What you have to do: Please lay out the lines as a Markdown table with the columns Row and Line, starting at the line that contains "form as 6,28" and ending at the last line of the entries. Number each row in order and leave out any blank lines.

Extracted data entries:
▼▼▼
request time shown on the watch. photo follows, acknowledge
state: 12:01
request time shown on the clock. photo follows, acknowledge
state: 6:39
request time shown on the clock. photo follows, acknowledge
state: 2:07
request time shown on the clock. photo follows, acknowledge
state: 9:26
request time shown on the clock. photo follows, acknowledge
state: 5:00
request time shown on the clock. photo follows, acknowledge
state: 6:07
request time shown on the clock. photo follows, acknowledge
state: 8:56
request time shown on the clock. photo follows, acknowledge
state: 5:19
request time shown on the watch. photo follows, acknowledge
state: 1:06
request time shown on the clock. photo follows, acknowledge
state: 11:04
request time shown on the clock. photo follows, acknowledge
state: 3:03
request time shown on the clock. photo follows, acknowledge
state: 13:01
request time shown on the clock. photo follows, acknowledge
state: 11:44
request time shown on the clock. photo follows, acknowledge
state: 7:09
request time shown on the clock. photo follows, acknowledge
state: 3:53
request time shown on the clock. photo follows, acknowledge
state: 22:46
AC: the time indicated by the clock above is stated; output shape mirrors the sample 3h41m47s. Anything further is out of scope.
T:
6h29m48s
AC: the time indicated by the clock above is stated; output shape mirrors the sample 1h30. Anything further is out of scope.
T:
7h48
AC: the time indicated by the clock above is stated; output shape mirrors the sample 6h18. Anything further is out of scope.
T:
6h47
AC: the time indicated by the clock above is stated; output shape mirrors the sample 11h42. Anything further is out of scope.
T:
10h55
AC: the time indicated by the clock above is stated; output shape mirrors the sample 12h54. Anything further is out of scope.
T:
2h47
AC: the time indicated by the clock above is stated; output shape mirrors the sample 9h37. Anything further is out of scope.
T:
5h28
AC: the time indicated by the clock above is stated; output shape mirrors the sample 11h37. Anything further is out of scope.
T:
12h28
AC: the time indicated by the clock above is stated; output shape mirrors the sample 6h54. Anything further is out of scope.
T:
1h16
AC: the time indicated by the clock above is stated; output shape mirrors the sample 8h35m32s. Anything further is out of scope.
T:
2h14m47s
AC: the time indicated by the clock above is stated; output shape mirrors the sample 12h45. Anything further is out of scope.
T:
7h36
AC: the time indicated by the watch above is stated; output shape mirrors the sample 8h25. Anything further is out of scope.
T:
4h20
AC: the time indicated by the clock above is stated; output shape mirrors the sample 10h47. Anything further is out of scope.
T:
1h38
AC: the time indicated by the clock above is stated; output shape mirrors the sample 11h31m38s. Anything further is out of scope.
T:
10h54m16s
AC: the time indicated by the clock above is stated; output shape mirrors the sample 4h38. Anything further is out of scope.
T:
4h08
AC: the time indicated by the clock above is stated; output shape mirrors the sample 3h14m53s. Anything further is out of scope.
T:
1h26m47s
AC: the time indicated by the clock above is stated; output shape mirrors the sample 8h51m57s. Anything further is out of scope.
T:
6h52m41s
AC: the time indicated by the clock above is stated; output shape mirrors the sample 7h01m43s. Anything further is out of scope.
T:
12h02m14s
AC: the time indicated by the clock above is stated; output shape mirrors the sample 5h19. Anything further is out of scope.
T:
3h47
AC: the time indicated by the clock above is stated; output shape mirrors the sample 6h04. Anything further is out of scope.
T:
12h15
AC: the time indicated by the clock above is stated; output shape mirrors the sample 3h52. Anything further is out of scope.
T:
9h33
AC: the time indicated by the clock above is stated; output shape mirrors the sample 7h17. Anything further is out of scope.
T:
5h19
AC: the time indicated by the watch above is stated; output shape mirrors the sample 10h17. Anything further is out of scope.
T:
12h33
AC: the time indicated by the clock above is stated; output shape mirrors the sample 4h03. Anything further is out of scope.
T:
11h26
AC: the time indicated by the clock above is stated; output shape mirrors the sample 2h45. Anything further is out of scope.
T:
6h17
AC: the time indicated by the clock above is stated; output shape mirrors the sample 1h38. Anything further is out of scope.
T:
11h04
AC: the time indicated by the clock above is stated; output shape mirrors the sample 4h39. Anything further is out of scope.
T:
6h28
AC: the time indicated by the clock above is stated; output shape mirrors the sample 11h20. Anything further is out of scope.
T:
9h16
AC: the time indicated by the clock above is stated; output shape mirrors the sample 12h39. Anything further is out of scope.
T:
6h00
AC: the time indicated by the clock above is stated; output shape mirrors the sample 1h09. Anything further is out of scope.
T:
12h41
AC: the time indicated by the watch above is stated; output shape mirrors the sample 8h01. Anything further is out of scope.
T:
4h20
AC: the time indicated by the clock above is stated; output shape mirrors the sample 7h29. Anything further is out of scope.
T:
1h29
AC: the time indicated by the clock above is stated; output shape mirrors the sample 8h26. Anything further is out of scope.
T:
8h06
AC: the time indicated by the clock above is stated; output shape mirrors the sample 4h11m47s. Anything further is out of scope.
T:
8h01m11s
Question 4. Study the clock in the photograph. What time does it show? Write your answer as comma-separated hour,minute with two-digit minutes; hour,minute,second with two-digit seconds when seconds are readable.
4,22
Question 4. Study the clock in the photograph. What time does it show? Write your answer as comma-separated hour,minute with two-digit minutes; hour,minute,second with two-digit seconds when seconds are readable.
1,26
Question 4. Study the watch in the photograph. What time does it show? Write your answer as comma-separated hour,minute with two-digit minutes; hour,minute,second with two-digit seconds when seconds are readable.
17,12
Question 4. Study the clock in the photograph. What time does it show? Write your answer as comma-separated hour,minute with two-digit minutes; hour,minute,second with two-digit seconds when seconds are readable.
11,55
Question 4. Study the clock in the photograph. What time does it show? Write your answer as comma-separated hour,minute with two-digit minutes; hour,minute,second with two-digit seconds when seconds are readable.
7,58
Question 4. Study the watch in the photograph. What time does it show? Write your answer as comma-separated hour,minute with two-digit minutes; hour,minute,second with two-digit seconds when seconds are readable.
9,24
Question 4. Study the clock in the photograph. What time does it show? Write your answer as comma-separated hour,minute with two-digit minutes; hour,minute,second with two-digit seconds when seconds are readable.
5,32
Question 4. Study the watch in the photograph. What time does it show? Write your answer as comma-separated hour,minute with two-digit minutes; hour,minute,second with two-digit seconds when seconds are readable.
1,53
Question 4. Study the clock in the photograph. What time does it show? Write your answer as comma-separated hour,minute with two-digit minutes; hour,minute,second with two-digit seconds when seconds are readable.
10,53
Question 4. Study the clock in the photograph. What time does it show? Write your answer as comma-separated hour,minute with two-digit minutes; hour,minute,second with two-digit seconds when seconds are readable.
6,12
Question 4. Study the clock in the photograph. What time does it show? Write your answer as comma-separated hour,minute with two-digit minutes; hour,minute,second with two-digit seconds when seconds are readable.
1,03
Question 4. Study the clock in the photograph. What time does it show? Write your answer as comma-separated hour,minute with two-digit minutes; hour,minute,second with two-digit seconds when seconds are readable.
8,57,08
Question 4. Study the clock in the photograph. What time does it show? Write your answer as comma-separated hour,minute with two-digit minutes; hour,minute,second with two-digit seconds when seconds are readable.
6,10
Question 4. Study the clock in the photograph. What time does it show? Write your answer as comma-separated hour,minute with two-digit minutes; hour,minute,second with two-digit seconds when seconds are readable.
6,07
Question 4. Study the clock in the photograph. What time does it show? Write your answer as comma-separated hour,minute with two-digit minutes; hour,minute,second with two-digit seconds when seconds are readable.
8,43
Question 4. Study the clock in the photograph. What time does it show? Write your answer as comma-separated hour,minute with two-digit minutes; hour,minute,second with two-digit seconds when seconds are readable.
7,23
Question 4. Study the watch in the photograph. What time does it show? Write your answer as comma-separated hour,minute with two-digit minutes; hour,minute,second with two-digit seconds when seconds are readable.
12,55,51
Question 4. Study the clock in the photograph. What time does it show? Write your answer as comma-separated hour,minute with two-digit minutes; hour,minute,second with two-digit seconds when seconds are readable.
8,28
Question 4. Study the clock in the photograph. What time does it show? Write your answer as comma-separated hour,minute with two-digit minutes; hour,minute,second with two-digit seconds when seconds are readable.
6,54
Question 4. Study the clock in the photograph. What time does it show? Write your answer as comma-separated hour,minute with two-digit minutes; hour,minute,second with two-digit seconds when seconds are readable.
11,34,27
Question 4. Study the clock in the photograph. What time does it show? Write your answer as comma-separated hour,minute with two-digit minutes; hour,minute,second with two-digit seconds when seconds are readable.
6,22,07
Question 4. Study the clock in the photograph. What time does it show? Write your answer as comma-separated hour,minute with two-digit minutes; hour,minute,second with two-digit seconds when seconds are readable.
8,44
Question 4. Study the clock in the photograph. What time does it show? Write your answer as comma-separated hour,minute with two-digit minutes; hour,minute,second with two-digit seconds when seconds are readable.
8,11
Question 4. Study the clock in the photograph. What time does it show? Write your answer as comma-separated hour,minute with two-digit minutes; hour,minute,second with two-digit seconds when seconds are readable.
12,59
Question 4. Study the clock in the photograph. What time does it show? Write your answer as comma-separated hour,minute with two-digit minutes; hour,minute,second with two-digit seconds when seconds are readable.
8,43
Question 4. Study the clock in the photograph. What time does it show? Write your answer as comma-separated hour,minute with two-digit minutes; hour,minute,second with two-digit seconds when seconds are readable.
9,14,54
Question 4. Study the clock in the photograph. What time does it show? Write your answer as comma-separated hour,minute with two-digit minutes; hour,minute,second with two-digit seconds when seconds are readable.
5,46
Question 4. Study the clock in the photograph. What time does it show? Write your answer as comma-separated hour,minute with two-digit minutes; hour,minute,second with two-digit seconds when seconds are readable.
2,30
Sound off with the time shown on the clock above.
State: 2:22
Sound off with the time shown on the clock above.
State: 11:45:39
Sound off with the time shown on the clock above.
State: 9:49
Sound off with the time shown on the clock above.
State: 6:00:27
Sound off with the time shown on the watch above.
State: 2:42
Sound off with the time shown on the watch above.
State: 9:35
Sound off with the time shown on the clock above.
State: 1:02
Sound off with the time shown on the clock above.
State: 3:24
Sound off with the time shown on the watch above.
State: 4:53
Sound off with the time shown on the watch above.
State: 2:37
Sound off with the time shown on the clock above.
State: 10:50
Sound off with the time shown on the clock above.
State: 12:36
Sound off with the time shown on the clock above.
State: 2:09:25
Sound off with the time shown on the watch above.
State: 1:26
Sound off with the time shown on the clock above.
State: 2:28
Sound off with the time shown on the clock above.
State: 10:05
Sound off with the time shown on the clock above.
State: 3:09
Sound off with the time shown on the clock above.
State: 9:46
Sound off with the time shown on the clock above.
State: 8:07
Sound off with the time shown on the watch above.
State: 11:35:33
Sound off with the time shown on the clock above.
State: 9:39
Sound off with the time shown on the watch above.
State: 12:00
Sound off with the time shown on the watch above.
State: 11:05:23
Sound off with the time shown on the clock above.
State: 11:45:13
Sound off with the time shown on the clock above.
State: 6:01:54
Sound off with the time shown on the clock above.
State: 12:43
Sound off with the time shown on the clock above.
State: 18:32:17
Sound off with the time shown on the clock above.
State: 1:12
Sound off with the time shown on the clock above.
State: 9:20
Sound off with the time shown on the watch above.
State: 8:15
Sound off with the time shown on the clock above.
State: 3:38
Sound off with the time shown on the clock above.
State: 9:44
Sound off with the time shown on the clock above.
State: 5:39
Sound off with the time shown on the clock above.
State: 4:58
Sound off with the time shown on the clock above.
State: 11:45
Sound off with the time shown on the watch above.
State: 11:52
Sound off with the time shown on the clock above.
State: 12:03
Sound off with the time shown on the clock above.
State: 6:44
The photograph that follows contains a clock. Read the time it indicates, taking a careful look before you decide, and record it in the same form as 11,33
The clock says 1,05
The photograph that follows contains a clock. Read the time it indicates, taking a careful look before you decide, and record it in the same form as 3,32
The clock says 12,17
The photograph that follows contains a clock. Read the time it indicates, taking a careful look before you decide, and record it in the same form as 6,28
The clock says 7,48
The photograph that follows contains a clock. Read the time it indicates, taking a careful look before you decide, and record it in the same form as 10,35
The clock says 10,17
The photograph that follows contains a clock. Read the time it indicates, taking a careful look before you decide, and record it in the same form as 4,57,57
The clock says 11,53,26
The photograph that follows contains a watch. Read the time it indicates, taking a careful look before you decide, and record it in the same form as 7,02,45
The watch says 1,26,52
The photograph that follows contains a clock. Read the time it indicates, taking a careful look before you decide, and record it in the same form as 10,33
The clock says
▲▲▲
Exercise result:
| Row | Line |
|---|---|
| 1 | The photograph that follows contains a clock. Read the time it indicates, taking a careful look before you decide, and record it in the same form as 6,28 |
| 2 | The clock says 7,48 |
| 3 | The photograph that follows contains a clock. Read the time it indicates, taking a careful look before you decide, and record it in the same form as 10,35 |
| 4 | The clock says 10,17 |
| 5 | The photograph that follows contains a clock. Read the time it indicates, taking a careful look before you decide, and record it in the same form as 4,57,57 |
| 6 | The clock says 11,53,26 |
| 7 | The photograph that follows contains a watch. Read the time it indicates, taking a careful look before you decide, and record it in the same form as 7,02,45 |
| 8 | The watch says 1,26,52 |
| 9 | The photograph that follows contains a clock. Read the time it indicates, taking a careful look before you decide, and record it in the same form as 10,33 |
| 10 | The clock says |